Sample size determination for a binary response in a superiority clinical trial using a hybrid classical and Bayesian procedure.

BACKGROUND: When designing studies that have a binary outcome as the primary endpoint, the hypothesized proportion of patients in each population experiencing the endpoint of interest (i.e., π 1 ,π 2 ) plays an important role in sample size and power calculations. Point estimates for π 1 and π 2 are often calculated using historical data. However, the uncertainty in these estimates is rarely addressed.

METHODS: This paper presents a hybrid classical and Bayesian procedure that formally integrates prior information on the distributions of π 1 and π 2 into the study's power calculation. Conditional expected power (CEP), which averages the traditional power curve using the prior distributions of π 1 and π 2 as the averaging weight conditional on the presence of a positive treatment effect (i.e., π 2 >π 1 ), is used, and the sample size is found that equates the pre-specified frequentist power (1-β) and the conditional expected power of the trial.

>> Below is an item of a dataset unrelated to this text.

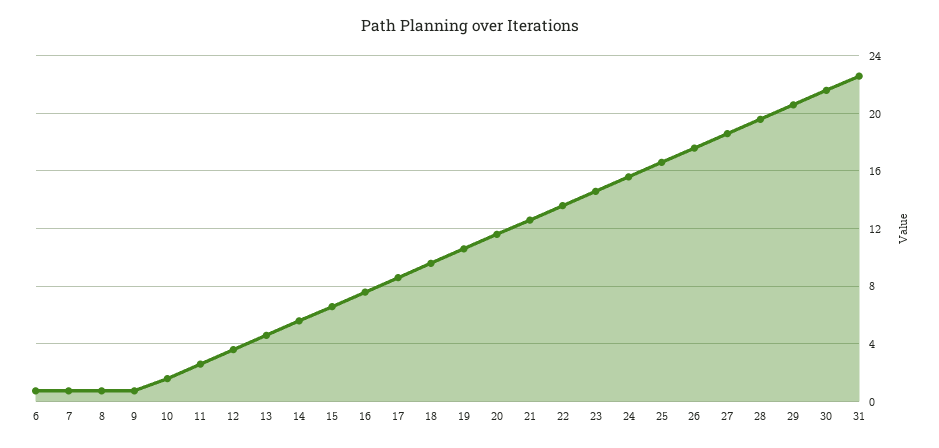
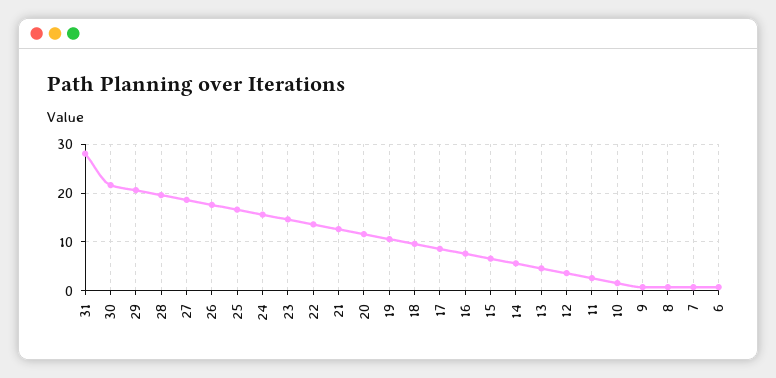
31: 22.5 -> 28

RESULTS: Notional scenarios are evaluated to compare the probability of achieving a target value of power with a trial design based on traditional power and a design based on CEP. We show that if there is uncertainty in the study parameters and a distribution of plausible values for π 1 and π 2 , the performance of the CEP design is more consistent and robust than traditional designs based on point estimates for the study parameters. Traditional sample size calculations based on point estimates for the hypothesized study parameters tend to underestimate the required sample size needed to account for the uncertainty in the parameters. The greatest marginal benefit of the proposed method is achieved when the uncertainty in the parameters is not large.

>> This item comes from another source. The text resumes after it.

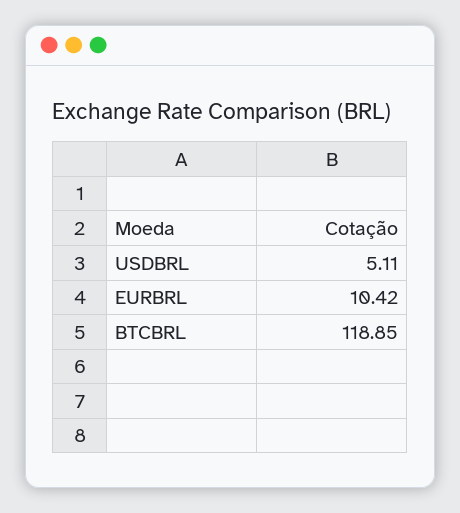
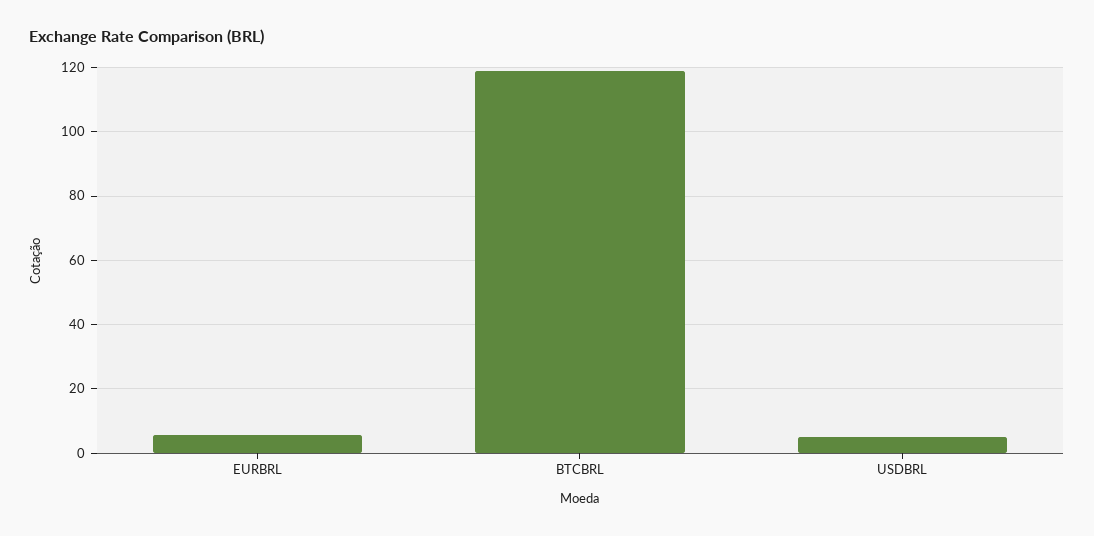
EURBRL: 10.42 -> 6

CONCLUSIONS: Through this procedure, we are able to formally integrate prior information on the uncertainty and variability of the study parameters into the design of the study while maintaining a frequentist framework for the final analysis. Solving for the sample size that is necessary to achieve a high level of CEP given the available prior information helps protect against misspecification of hypothesized treatment effect and provides a substantiated estimate that forms the basis for discussion about the study's feasibility during the design phase.